— Task —
Find and return every line of the data that contains the word "Left".

— Recorded data —
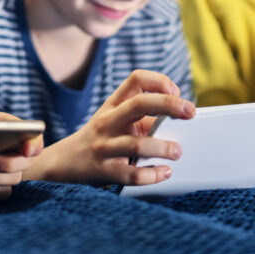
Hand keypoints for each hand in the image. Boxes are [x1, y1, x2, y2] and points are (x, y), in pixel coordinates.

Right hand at [26, 70, 194, 185]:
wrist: (64, 162)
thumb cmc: (101, 137)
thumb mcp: (116, 119)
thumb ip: (144, 117)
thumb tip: (181, 119)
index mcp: (113, 104)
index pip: (136, 79)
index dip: (160, 81)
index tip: (176, 92)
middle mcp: (108, 121)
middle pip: (139, 104)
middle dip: (169, 105)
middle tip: (190, 112)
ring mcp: (104, 146)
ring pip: (137, 144)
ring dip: (163, 147)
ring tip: (177, 151)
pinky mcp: (104, 171)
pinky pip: (132, 174)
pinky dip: (153, 175)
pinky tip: (164, 172)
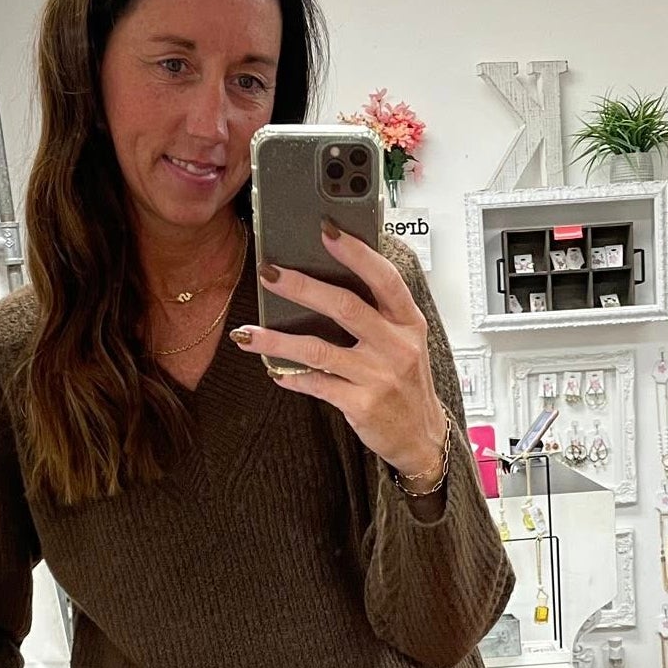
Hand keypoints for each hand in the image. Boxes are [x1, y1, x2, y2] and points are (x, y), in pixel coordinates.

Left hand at [230, 226, 448, 476]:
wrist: (420, 437)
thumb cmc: (407, 383)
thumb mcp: (406, 342)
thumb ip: (379, 312)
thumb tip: (331, 276)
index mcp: (408, 322)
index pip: (384, 279)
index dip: (356, 253)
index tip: (327, 230)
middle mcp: (396, 347)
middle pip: (345, 307)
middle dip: (302, 287)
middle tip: (270, 273)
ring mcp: (379, 377)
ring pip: (320, 349)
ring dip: (278, 340)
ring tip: (248, 333)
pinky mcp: (361, 404)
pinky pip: (317, 384)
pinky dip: (291, 376)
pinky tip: (274, 370)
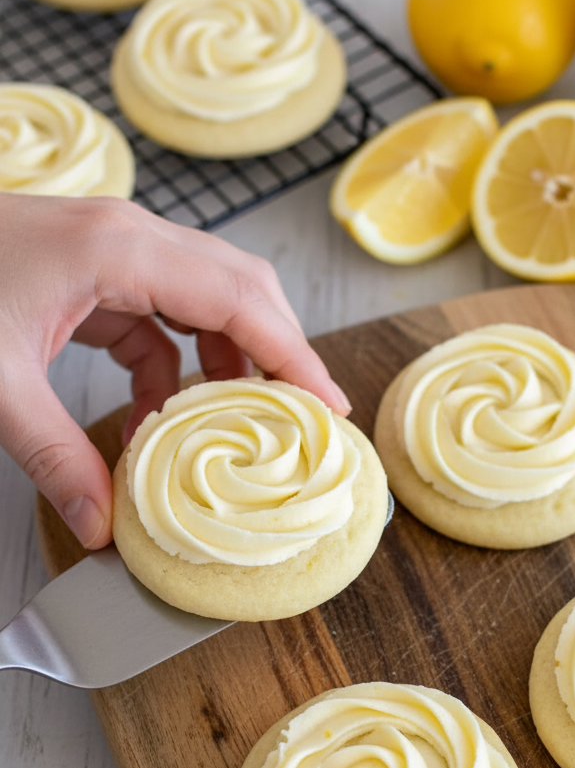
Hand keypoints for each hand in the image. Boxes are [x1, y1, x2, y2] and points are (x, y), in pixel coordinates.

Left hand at [0, 194, 349, 548]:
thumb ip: (54, 456)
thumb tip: (103, 529)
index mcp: (119, 249)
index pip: (239, 298)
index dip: (292, 354)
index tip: (326, 407)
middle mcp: (128, 237)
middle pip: (239, 287)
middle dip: (274, 353)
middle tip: (298, 421)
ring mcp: (111, 249)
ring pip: (205, 297)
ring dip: (225, 360)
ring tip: (235, 427)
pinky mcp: (92, 272)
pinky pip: (159, 315)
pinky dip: (172, 365)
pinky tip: (159, 417)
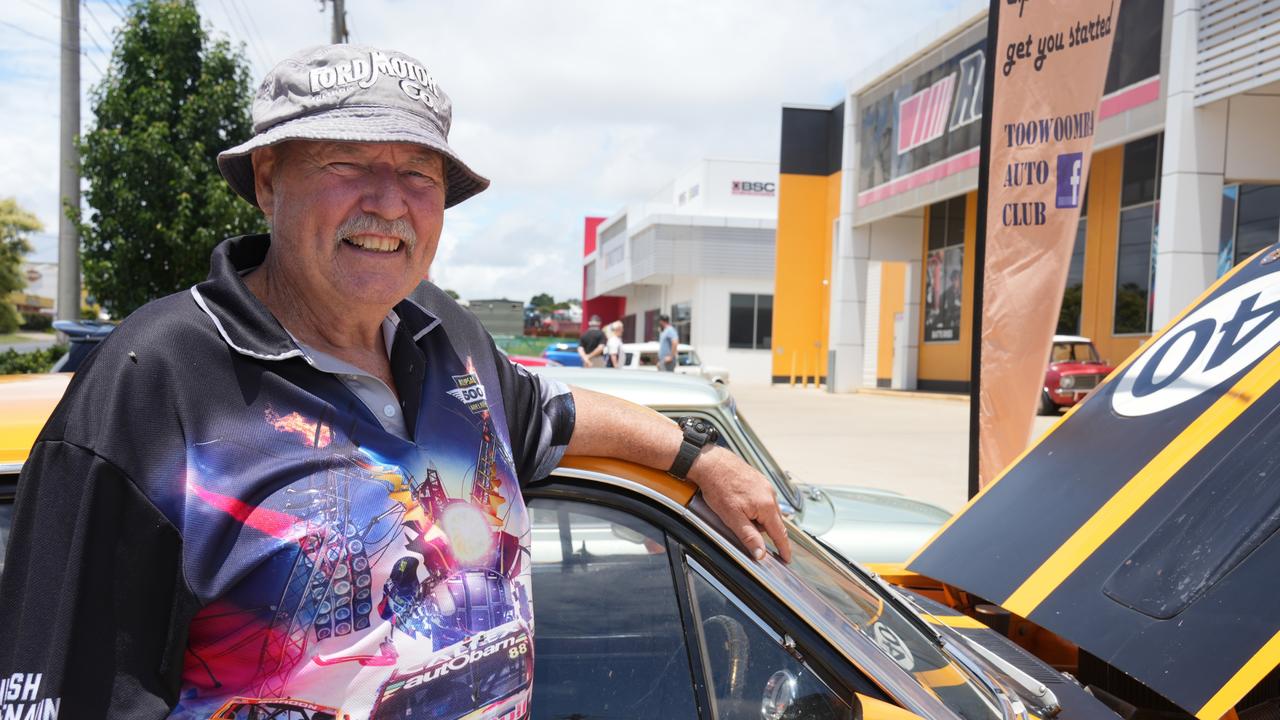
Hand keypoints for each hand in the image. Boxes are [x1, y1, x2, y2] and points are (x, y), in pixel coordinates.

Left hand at [688, 447, 791, 562]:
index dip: (784, 548)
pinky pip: (761, 499)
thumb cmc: (719, 487)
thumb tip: (760, 553)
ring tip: (736, 512)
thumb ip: (748, 536)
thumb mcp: (732, 518)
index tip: (787, 558)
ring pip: (766, 510)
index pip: (780, 533)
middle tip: (745, 530)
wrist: (711, 463)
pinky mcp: (758, 480)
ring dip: (756, 517)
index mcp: (767, 506)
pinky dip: (754, 506)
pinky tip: (738, 503)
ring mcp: (764, 485)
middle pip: (774, 522)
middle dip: (763, 530)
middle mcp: (769, 494)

— Answer section —
Left hand at [230, 226, 448, 476]:
Left hand at [0, 194, 349, 548]:
Left hand at [688, 447, 791, 562]:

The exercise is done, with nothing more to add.